**Exercise description**
Only the lines from the one holding "更新: 2026年1月4日" to the end of the data should be echoed, exactly as they appear, minus the pictures.

**Input for this task**

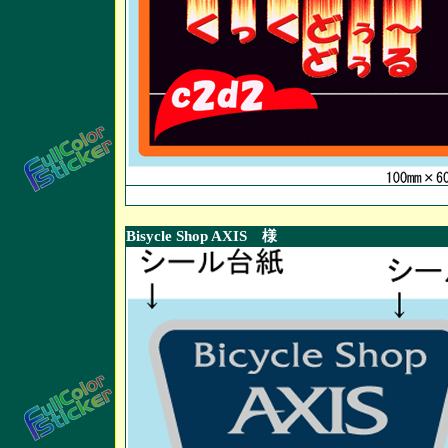
Bisycle Shop AXIS 様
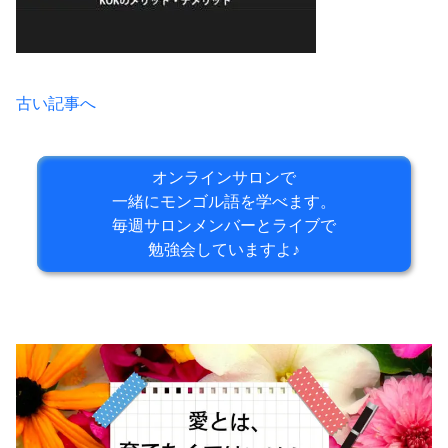
古い記事へ
オンラインサロンで
一緒にモンゴル語を学べます。
毎週サロンメンバーとライブで
勉強会していますよ♪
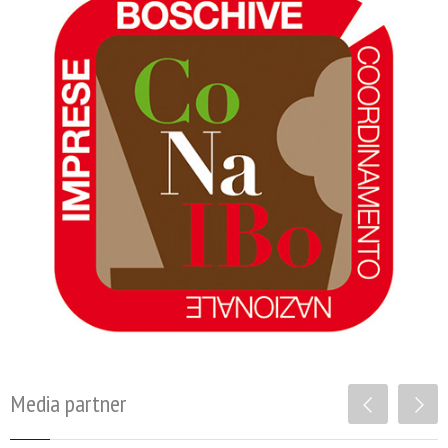
Media partner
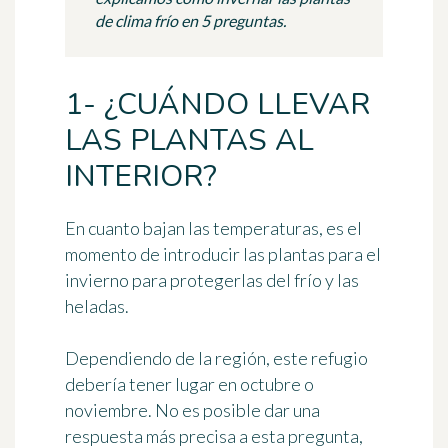
de clima frío en 5 preguntas.
1- ¿CUÁNDO LLEVAR
LAS PLANTAS AL
INTERIOR?
En cuanto bajan las temperaturas, es el
momento de
introducir las plantas para el
invierno
para protegerlas del frío y las
heladas.
Dependiendo de la región, este refugio
debería tener lugar
en octubre o
noviembre
. No es posible dar una
respuesta más precisa a esta pregunta,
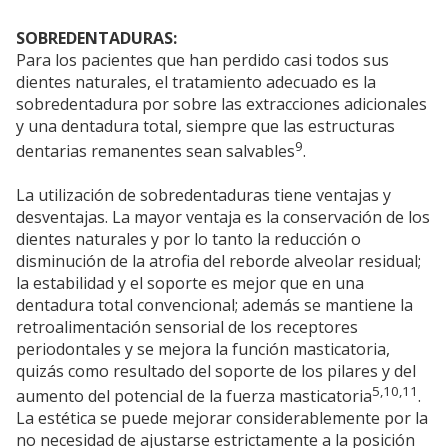
SOBREDENTADURAS:
Para los pacientes que han perdido casi todos sus
dientes naturales, el tratamiento adecuado es la
sobredentadura por sobre las extracciones adicionales
y una dentadura total, siempre que las estructuras
9
dentarias remanentes sean salvables
.
La utilización de sobredentaduras tiene ventajas y
desventajas. La mayor ventaja es la conservación de los
dientes naturales y por lo tanto la reducción o
disminución de la atrofia del reborde alveolar residual;
la estabilidad y el soporte es mejor que en una
dentadura total convencional; además se mantiene la
retroalimentación sensorial de los receptores
periodontales y se mejora la función masticatoria,
quizás como resultado del soporte de los pilares y del
5,10,11
aumento del potencial de la fuerza masticatoria
.
La estética se puede mejorar considerablemente por la
no necesidad de ajustarse estrictamente a la posición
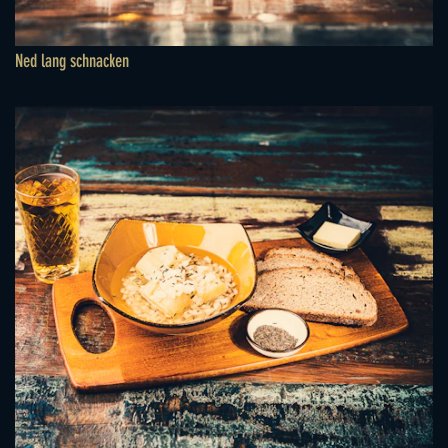
Ned lang schnacken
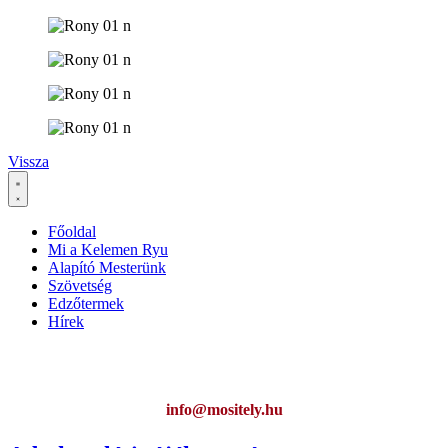
Vissza
Főoldal
Mi a Kelemen Ryu
Alapító Mesterünk
Szövetség
Edzőtermek
Hírek
Ha az oldal működésével kapcsolatban bármilyen észrevétele van,
kérem jelezze:
info@mositely.hu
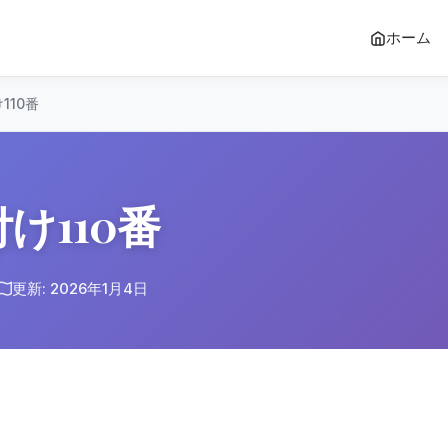
ホーム
110番
け110番
更新: 2026年1月4日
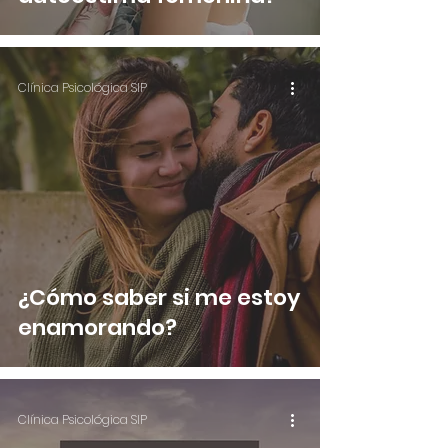
Clínica Psicológica SIP
¿Cómo saber si me estoy
enamorando?
Clínica Psicológica SIP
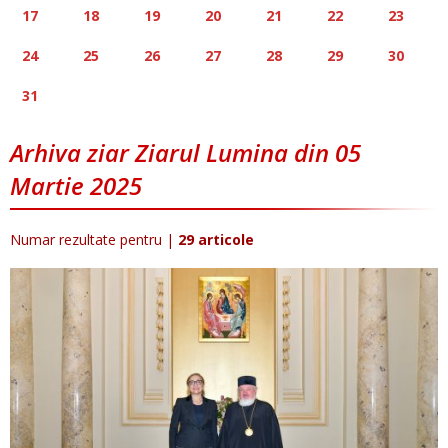
17
18
19
20
21
22
23
24
25
26
27
28
29
30
31
Arhiva ziar Ziarul Lumina din 05
Martie 2025
Numar rezultate pentru
|
29 articole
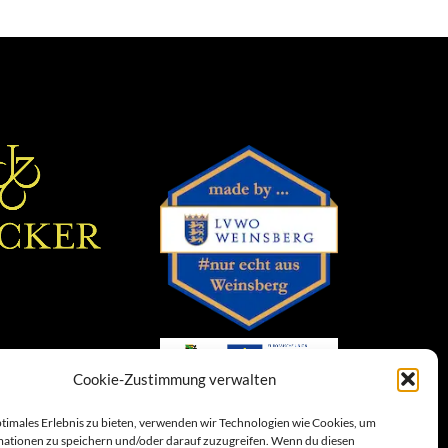
Cookie-Zustimmung verwalten
ptimales Erlebnis zu bieten, verwenden wir Technologien wie Cookies, um
ationen zu speichern und/oder darauf zuzugreifen. Wenn du diesen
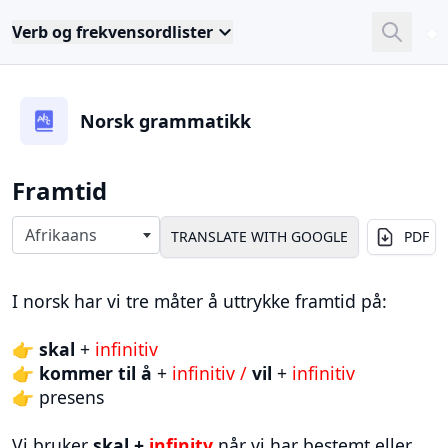
Verb og frekvensordlister
Close
Sea
Norsk grammatikk
Framtid
Select langauges
Afrikaans
PDF
I norsk har vi tre måter å uttrykke framtid på:
👉
skal
+
infinitiv
👉
kommer til å
+
infinitiv /
vil
+
infinitiv
👉 presens
Vi bruker
skal +
infinitv
når vi har bestemt eller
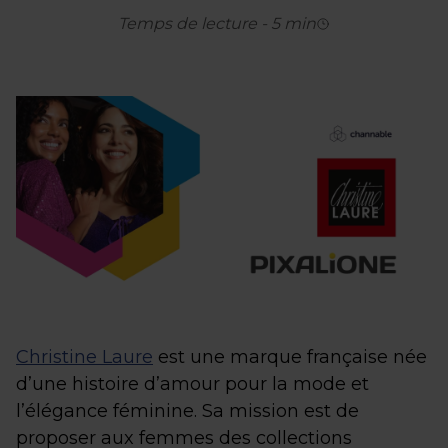
Temps de lecture
-
5
min
Christine Laure
est une marque française née
d’une histoire d’amour pour la mode et
l’élégance féminine. Sa mission est de
proposer aux femmes des collections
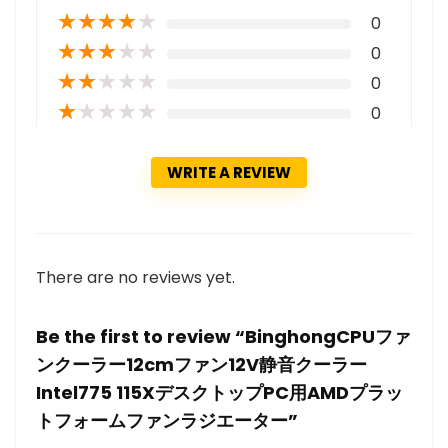
★
★
★
★
★
0
★
★
★
★
★
0
★
★
★
★
★
0
★
★
★
★
★
0
WRITE A REVIEW
There are no reviews yet.
Be the first to review “BinghongCPUファ
ンクーラー12cmファン12V静音クーラー
Intel775 115XデスクトップPC用AMDプラッ
トフォームファンラジエーター”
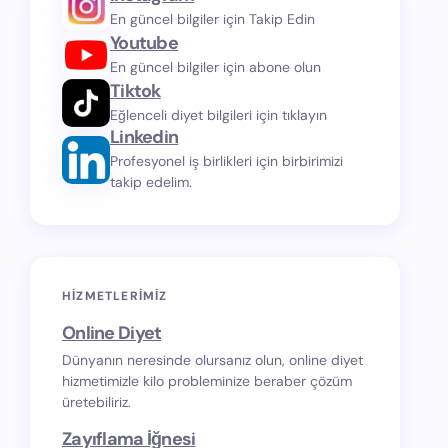
En güncel bilgiler için Takip Edin
Youtube
En güncel bilgiler için abone olun
Tiktok
Eğlenceli diyet bilgileri için tıklayın
Linkedin
Profesyonel iş birlikleri için birbirimizi
takip edelim.
HIZMETLERIMIZ
Online Diyet
Dünyanın neresinde olursanız olun, online diyet
hizmetimizle kilo probleminize beraber çözüm
üretebiliriz.
Zayıflama İğnesi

**Expected answer**
更新: 2026年1月4日
Clínica Psicológica SIP
¿Cómo saber si me estoy
enamorando?
Clínica Psicológica SIP
17
18
19
20
21
22
23
24
25
26
27
28
29
30
31
Arhiva ziar Ziarul Lumina din 05
Martie 2025
Numar rezultate pentru
|
29 articole
Cookie-Zustimmung verwalten
ptimales Erlebnis zu bieten, verwenden wir Technologien wie Cookies, um
ationen zu speichern und/oder darauf zuzugreifen. Wenn du diesen
Verb og frekvensordlister
Close
Sea
Norsk grammatikk
Framtid
Select langauges
Afrikaans
PDF
I norsk har vi tre måter å uttrykke framtid på:
👉
skal
+
infinitiv
👉
kommer til å
+
infinitiv /
vil
+
infinitiv
👉 presens
Vi bruker
skal +
infinitv
når vi har bestemt eller
Temps de lecture
-
5
min
Christine Laure
est une marque française née
d’une histoire d’amour pour la mode et
l’élégance féminine. Sa mission est de
proposer aux femmes des collections
★
★
★
★
★
0
★
★
★
★
★
0
★
★
★
★
★
0
★
★
★
★
★
0
WRITE A REVIEW
There are no reviews yet.
Be the first to review “BinghongCPUファ
ンクーラー12cmファン12V静音クーラー
Intel775 115XデスクトップPC用AMDプラッ
トフォームファンラジエーター”
En güncel bilgiler için Takip Edin
Youtube
En güncel bilgiler için abone olun
Tiktok
Eğlenceli diyet bilgileri için tıklayın
Linkedin
Profesyonel iş birlikleri için birbirimizi
takip edelim.
HIZMETLERIMIZ
Online Diyet
Dünyanın neresinde olursanız olun, online diyet
hizmetimizle kilo probleminize beraber çözüm
üretebiliriz.
Zayıflama İğnesi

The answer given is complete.